▽

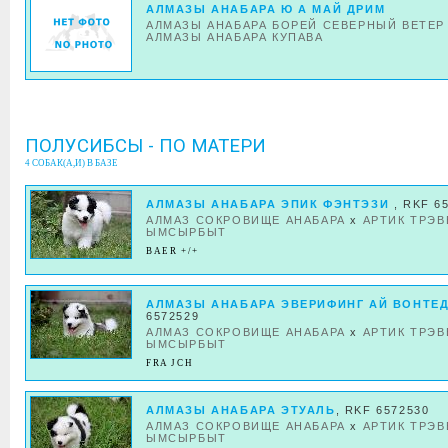
АЛМАЗЫ АНАБАРА Ю А МАЙ ДРИМ
АЛМАЗЫ АНАБАРА БОРЕЙ СЕВЕРНЫЙ ВЕТЕР
АЛМАЗЫ АНАБАРА КУПАВА
ПОЛУСИБСЫ - ПО МАТЕРИ
4 СОБАК(А,И) В БАЗЕ
АЛМАЗЫ АНАБАРА ЭПИК ФЭНТЭЗИ
, RKF 6
АЛМАЗ СОКРОВИЩЕ АНАБАРА
x
АРТИК ТРЭВ
ЫМСЫРБЫТ
BAER +/+
АЛМАЗЫ АНАБАРА ЭВЕРИФИНГ АЙ ВОНТЕ
6572529
АЛМАЗ СОКРОВИЩЕ АНАБАРА
x
АРТИК ТРЭВ
ЫМСЫРБЫТ
FRA JCH
АЛМАЗЫ АНАБАРА ЭТУАЛЬ
, RKF 6572530
АЛМАЗ СОКРОВИЩЕ АНАБАРА
x
АРТИК ТРЭВ
ЫМСЫРБЫТ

△

◆ Assignment ◆
Output the entries verbatim, skipping images.

◆ Answer to this exercise ◆
АЛМАЗЫ АНАБАРА Ю А МАЙ ДРИМ
АЛМАЗЫ АНАБАРА БОРЕЙ СЕВЕРНЫЙ ВЕТЕР
АЛМАЗЫ АНАБАРА КУПАВА
ПОЛУСИБСЫ - ПО МАТЕРИ
4 СОБАК(А,И) В БАЗЕ
АЛМАЗЫ АНАБАРА ЭПИК ФЭНТЭЗИ
, RKF 6
АЛМАЗ СОКРОВИЩЕ АНАБАРА
x
АРТИК ТРЭВ
ЫМСЫРБЫТ
BAER +/+
АЛМАЗЫ АНАБАРА ЭВЕРИФИНГ АЙ ВОНТЕ
6572529
АЛМАЗ СОКРОВИЩЕ АНАБАРА
x
АРТИК ТРЭВ
ЫМСЫРБЫТ
FRA JCH
АЛМАЗЫ АНАБАРА ЭТУАЛЬ
, RKF 6572530
АЛМАЗ СОКРОВИЩЕ АНАБАРА
x
АРТИК ТРЭВ
ЫМСЫРБЫТ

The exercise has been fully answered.